[Stored data entries]
>>>

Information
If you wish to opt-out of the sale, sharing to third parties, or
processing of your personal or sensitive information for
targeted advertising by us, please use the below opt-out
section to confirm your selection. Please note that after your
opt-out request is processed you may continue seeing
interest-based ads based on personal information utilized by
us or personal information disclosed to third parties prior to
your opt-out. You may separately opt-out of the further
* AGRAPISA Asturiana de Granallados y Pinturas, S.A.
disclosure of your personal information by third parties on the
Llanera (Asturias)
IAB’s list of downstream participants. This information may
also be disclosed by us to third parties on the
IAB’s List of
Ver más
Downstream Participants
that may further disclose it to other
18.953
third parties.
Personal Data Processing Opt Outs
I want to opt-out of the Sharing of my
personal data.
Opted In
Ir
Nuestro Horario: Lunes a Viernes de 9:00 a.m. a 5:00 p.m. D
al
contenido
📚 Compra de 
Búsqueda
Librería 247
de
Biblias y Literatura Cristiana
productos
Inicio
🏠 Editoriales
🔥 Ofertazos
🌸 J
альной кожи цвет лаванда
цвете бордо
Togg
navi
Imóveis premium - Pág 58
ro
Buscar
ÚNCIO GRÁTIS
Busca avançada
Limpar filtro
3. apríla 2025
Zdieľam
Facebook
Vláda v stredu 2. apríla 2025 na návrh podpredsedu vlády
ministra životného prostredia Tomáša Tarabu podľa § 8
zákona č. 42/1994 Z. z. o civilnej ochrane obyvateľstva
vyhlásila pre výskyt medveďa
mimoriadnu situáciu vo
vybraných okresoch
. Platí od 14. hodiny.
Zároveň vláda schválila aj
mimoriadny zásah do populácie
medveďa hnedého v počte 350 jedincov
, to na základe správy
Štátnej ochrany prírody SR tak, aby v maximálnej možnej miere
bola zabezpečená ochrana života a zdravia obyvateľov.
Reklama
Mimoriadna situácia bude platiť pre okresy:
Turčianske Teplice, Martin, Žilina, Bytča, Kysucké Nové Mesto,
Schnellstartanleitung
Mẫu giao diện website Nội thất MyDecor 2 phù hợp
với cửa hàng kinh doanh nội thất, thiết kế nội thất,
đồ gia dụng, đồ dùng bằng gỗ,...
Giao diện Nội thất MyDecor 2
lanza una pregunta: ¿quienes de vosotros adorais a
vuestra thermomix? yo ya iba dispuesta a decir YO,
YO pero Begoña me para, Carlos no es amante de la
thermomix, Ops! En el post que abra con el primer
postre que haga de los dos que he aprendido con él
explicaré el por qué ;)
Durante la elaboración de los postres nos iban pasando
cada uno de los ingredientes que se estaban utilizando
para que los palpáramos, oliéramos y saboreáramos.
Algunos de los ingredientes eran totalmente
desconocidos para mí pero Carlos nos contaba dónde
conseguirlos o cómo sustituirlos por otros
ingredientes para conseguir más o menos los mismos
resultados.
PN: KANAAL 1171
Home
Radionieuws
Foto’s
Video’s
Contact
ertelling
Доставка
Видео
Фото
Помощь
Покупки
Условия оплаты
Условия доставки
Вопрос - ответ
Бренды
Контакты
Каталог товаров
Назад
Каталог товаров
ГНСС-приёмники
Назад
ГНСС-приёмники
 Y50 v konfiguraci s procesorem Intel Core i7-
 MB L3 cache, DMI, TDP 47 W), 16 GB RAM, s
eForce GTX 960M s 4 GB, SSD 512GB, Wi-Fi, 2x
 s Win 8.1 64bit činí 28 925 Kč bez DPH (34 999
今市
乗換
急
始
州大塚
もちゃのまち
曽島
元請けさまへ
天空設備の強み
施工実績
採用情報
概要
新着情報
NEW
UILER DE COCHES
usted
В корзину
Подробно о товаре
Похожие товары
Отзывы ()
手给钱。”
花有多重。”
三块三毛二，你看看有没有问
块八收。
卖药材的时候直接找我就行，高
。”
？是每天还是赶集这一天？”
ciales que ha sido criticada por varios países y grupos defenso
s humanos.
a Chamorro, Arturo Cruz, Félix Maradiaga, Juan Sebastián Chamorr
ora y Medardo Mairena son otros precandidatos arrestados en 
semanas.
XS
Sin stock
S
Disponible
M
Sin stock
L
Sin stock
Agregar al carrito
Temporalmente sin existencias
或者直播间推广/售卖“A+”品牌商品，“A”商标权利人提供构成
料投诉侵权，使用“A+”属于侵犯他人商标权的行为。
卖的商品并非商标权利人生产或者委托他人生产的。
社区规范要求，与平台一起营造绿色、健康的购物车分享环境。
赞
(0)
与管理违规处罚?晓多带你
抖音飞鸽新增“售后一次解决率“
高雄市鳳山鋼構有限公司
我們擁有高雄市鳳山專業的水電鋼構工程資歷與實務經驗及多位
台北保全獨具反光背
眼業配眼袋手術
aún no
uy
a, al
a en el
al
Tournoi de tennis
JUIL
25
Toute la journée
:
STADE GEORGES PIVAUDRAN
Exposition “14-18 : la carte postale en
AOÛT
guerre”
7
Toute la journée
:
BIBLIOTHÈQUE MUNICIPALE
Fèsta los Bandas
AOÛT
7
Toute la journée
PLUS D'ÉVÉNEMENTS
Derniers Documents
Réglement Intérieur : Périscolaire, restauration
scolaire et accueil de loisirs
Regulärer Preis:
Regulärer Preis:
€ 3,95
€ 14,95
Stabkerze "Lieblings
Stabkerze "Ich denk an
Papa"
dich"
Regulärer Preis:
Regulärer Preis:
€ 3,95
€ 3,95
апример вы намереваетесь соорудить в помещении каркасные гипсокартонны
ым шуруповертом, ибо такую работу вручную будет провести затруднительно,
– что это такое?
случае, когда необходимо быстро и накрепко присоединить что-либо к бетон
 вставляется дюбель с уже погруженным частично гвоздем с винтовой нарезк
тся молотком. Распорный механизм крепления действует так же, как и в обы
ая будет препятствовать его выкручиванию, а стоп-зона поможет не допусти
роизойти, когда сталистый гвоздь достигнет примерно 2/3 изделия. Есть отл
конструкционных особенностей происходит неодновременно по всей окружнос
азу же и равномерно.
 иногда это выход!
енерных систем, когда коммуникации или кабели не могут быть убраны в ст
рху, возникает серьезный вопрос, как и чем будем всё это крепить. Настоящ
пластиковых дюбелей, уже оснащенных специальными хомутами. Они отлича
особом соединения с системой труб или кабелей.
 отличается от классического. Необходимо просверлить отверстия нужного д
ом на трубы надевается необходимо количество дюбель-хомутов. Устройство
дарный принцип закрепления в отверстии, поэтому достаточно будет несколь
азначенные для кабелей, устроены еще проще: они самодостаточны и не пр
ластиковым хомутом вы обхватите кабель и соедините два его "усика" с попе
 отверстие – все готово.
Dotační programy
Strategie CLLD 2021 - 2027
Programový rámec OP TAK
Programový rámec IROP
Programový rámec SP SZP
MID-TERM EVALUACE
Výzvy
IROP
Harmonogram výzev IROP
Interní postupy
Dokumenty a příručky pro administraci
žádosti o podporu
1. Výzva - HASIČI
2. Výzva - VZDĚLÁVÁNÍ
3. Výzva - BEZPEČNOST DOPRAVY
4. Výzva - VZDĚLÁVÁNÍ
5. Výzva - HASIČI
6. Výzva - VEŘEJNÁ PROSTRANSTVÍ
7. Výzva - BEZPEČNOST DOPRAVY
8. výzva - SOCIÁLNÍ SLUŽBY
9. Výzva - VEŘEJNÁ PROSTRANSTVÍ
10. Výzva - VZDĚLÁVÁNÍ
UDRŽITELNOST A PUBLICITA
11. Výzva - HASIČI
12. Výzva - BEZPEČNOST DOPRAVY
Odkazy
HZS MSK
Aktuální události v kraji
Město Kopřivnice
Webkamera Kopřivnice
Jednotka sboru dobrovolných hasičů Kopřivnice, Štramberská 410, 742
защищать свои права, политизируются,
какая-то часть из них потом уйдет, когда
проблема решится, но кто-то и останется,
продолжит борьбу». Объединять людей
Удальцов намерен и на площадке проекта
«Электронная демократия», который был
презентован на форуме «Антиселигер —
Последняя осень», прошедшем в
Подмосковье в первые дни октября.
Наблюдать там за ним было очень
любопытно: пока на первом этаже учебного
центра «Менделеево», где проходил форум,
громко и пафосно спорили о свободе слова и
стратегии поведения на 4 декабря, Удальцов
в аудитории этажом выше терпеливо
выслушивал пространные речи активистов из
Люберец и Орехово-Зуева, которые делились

<<<

— What this task involves —
Duplicate the entries starting at the very beginning and ending at the line that contains "IAB’s list of downstream", with both ends included.

— Answer box —
Information
If you wish to opt-out of the sale, sharing to third parties, or
processing of your personal or sensitive information for
targeted advertising by us, please use the below opt-out
section to confirm your selection. Please note that after your
opt-out request is processed you may continue seeing
interest-based ads based on personal information utilized by
us or personal information disclosed to third parties prior to
your opt-out. You may separately opt-out of the further
* AGRAPISA Asturiana de Granallados y Pinturas, S.A.
disclosure of your personal information by third parties on the
Llanera (Asturias)
IAB’s list of downstream participants. This information may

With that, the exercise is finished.